• **Requirements**:
[1] In the CDSP trial thread below, what scores did Kodi earn in the two runs?
[2] Repeat the part of the CDSP trial thread below starting at "# CDSP Trial" and ending at "(Jan 22, 2014)".
[3] Write what comes next in the forum thread about Kodi's CDSP trial, picking up right after its last line.

# CDSP Trial today



## krandall (Jun 11, 2009)

Kodi was a most excellent boy again today, with scores of 191 and 194 1/2, first place for both runs!


----------



## Molly120213 (Jan 22, 2014)

Congrats Kodi and Karen!


----------



## sandypaws (Aug 8, 2012)

Oh boy, Karen, you're going to have to put another addition on the house for all of Kodi's ribbons. Congratulations, again. Kodi is a surely a superstar! :whoo:


----------



## Milo's Mom (Aug 31, 2008)

Hurrah for Kodi and Karen! Congrats!


----------



## Ollie"s Mom (May 23, 2014)

Way to go Karen, what a good little man Kodi. You are a rockstar!! Did you get video Karen? Would love to see it.


----------



## Sheri (Oct 11, 2008)

Well done. As always.


----------



## Deacon Blues (Nov 22, 2013)

Great work! Very impressive!


----------



## emichel (May 3, 2012)

Awesome, you rock, Kodi! :whoo:


----------



## whimsy (Apr 3, 2010)

• **Listed records**:
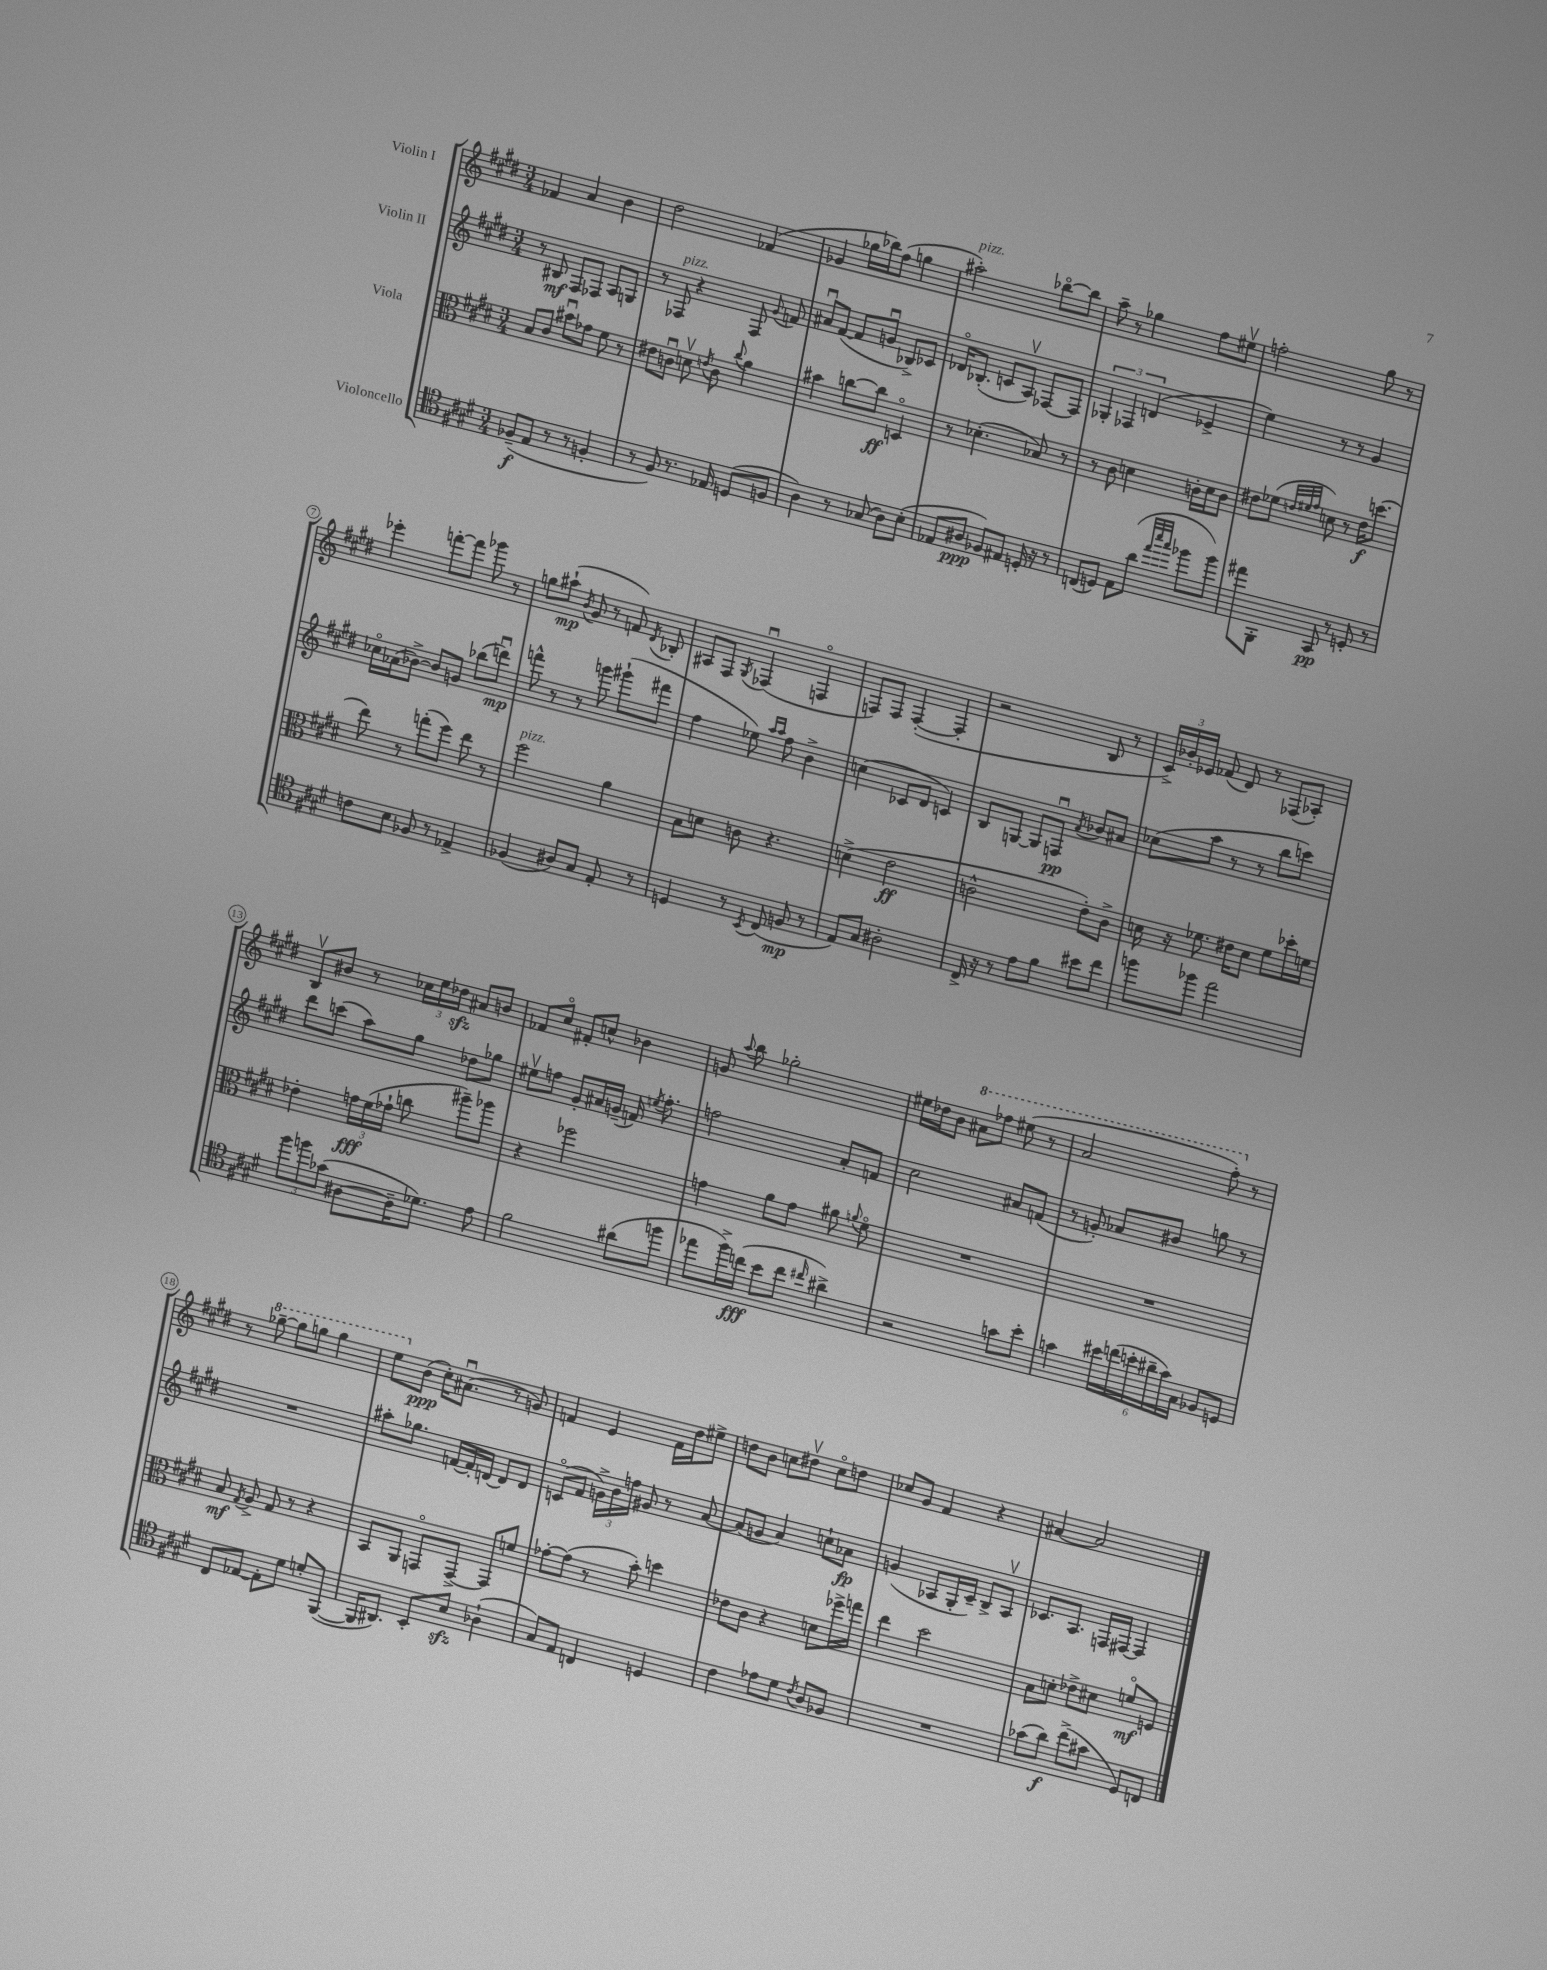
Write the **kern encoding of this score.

**kern	**kern	**kern	**kern
*staff4	*staff3	*staff2	*staff1
*clefC4	*clefC3	*clefG2	*clefG2
*k[f#c#g#d#]	*k[f#c#g#d#]	*k[f#c#g#d#]	*k[f#c#g#d#]
*M3/4	*M3/4	*M3/4	*M3/4
(8F-~	8B	8r	4f-
8E	8c#	8B#	.
8r	8b#u	8F#	4a
8r	8g-	8F-	.
4F'	8f#	8A	4b
.	8r	8G	.
=	=	=	=
8r	8e#	8r	2dd#
8F#)	8cu	8F-	.
8.r	8dv	4r	.
.	8qe	.	.
.	8c	.	.
16E-	.	.	.
.	8qqcc#	.	.
(8D	4a	8F-	(4f-
.	.	8qqg#	.
8F	.	8f	.
=	=	=	=
4A)	4b#	8a#u	4g-
.	.	([8f#	.
8r	[8cc	8f#]	16gg-
.	.	.	16bb-)
(8G-	8cc]	8gu	(8ff#
8A)	4Do	8B-^)	4gg
(8B'	.	8c-	.
=	=	=	=
8E-	8r	16d-o	2aa#')
.	.	(8.B-'	.
8A#	(4.d-'	.	.
8F-)	.	8c	.
8E#	.	8Av)	.
16D'	8B-)	[8F-	[8bb-o
16r	.	.	.
8r	8r	8F-]	8bb-]
=	=	=	=
(8C	8r	6G-'	8aa~
8D)	8c#	.	8r
.	.	6F-	.
8E	4d	.	4gg-
.	.	(6d	.
(8a	.	.	.
32qqee	.	.	.
32qqbb	.	.	.
32qqgg#	.	.	.
8ff-	16c'	4e-^	8ff#
.	16d	.	.
8ff-)	8c	.	8ee#v
=	=	=	=
8ee#	8e#	4ee)	2ff'
8FF#'	(8f-	.	.
.	32qqe	.	.
.	32qqf#	.	.
.	32qqg#	.	.
8GG#	8d)	8r	.
8r	8r	8r	.
8D'	16e	4g#	8gg#
.	(8.dd	.	.
8r	.	.	8r
=	=	=	=
8c	8ee)	16cc-o	4eee-'
.	.	(16a-	.
8B	8r	[8b-^)	.
8F-	(8gg'	8b-]	[8fff'
8r	8ff#)	8g	8fff]
4E-^	8ee	(8bb-	8ggg-
.	8r	8dddu)	8r
=	=	=	=
(4F-	2ff#	8fff^^	8gg
.	.	8r	(8aa#`
.	.	.	8qb
8A#)	.	8r	8g#
8G#	.	8ggg	8r
8E'	4a	(8ggg#`	8f)
.	.	.	8qd#
8r	.	8fff#	8B-'
=	=	=	=
4D	8B	4ff#	8A#
.	8d	.	8F#
.	.	.	8qG#
8r	8c	8ee-)	(4F-u
.	.	16qqaa	.
8qBB	.	16qqaa	.
(8C#	4.r	8ff#	.
8F	.	4b^	4Fo
8r	.	.	.
=	=	=	=
8E)	(4d^	(4cc	8F)
8G#	.	.	8F
2A#'	2e	8c-	([4F'
.	.	8d#	.
.	.	4c)	4F']
=	=	=	=
16C#^	2c^^	8B	2r
16r	.	.	.
8r	.	[8G	.
8e	.	8G]	.
8f#	.	8Fu	.
.	.	8qa	.
8b#	8e')	8b-	8B
8cc#	8c^	8a#	8r
=	=	=	=
8ff	16d	(8cc-	24c#^)
.	.	.	24b-'
.	16r	.	.
.	.	.	24e-
8ff-	8.f-	8aa	(8f-
2ee	.	8r	8d#)
.	16e#	.	.
.	8d	8r	8r
.	8f-	8bb	(8F-
.	16dd-'	8ccc)	8A-')
.	16f	.	.
=	=	=	=
12ff#	4e-'	8ddd#	8Bv
12ff	.	.	.
.	.	(8ccc	8b#
(12g-	.	.	.
[8A#	24g	8aa)	8r
.	(24f#	.	.
.	24g-`	.	.
16A#~]	8cc	8gg#	24cc-
.	.	.	24ee
8.d-)	.	.	.
.	.	.	24dd-
.	8aa#~)	8dd-	8a#
8e	8aa-	8gg-	8b
=	=	=	=
2f#	4r	8ee#v	8f-
.	.	8ff	8cc#o
.	2ff-	8g#'	8f#'
.	.	16a#	8cc^^
.	.	(16g~	.
(8a#	.	16f)	4b-
.	.	8qee	.
.	.	8.ff'	.
8ff	.	.	.
=	=	=	=
8ee-	4g	2ff	8g
.	.	.	8qqaa
16ff#^)	.	.	8bb
(16cc	.	.	.
8b	8a	.	2gg-'
8cc	8g	.	.
16qqcc#	.	.	.
4a#^)	8a#	8a'	.
.	8qqa	.	.
.	8f#o	8f	.
=	=	=	=
2r	2.r	2cc#	16ee#
.	.	.	16dd-
.	.	.	8b
.	.	.	8aa#
.	.	.	8fff-
8g	.	8a#	(8eee#
8b'	.	(8f	8r
=	=	=	=
4g	2.r	8r	2aa
.	.	8g')	.
24b#	.	8a-	.
(24cc	.	.	.
24b'	.	.	.
24a#~	.	8b#	.
24g)	.	.	.
24G#	.	.	.
8F-	.	8gg	8fff#')
8D	.	8r	8r
=	=	=	=
8C#	8B	2.r	8r
.	8qG#	.	.
[8E-	8A^	.	[8ggg-~
8E-']	8G#	.	8ggg-]
8d#	8r	.	8ggg
8d'	4r	.	4ggg
([8FF#	.	.	.
=	=	=	=
16FF#]	8BB	8aa#'	8eee
8.AA#)	.	.	.
.	8AA	8.gg-	(8b
8BB'	8GGo	.	16cc#')
.	.	[16f	(8.a#u
8B	[8GG^	16f']	.
.	.	[16d	.
(4A-`	8GG]	8d]	8r
.	8f	8d	8g)
=	=	=	=
8G#)	[8g-'	(8co	4f
8E	(8g-]	8f#	.
4C	8r	24g^)	4e
.	.	24b	.
.	.	24ff	.
.	8b')	8g#	.
4D	4dd	8r	16f
.	.	.	16dd#
.	.	[8a	8ee#^
=	=	=	=
4c#	8e-	(8a]	8dd
.	8c#	8g	8b
8e-	4r	4a)	8cc
8d#	.	.	8dd#v
8qc#	.	.	.
8A	8d	8cc`	8cco
8F-	16ff-^	8a-	8dd
.	16gg	.	.
=	=	=	=
2.r	4ee	(4g	8cc-
.	.	.	8g#
.	2dd#	8A-	4f#
.	.	16G#'	.
.	.	16c#~)	.
.	.	8B^	4r
.	.	8A-v	.
=	=	=	=
(8g-	8B	8.c-	[4a#
8a)	8d'	.	.
.	.	8.A	.
(8cc#^	8e-^	.	2a#]
8g#	8d#	16F	.
.	.	[16F#	.
8D#)	8fo	4F#]	.
8C	8F	.	.
==	==	==	==
*-	*-	*-	*-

• **Results**:
[1] Kodi scored 191 and 194 1/2 and took first place in both runs.

[2]
# CDSP Trial today



## krandall (Jun 11, 2009)

Kodi was a most excellent boy again today, with scores of 191 and 194 1/2, first place for both runs!


----------



## Molly120213 (Jan 22, 2014)

[3]
sandypaws said:


> Oh boy, Karen, you're going to have to put another addition on the house for all of Kodi's ribbons. Congratulations, again. Kodi is a surely a superstar! :whoo:


 I was just thinking the same thing!!!LOL....Congrats to you both!!!


----------



## Wags Mom (Dec 15, 2013)

Congratulations! Did you get a video?? Would love to see the two of you in action. Please share if you have one .


----------



## Hsusa (Dec 21, 2014)

Karen, that is so exciting. You are a super team, for sure. Congratulations to you and Kodi.


----------



## krandall (Jun 11, 2009)

Ollie"s Mom said:


> Way to go Karen, what a good little man Kodi. You are a rockstar!! Did you get video Karen? Would love to see it.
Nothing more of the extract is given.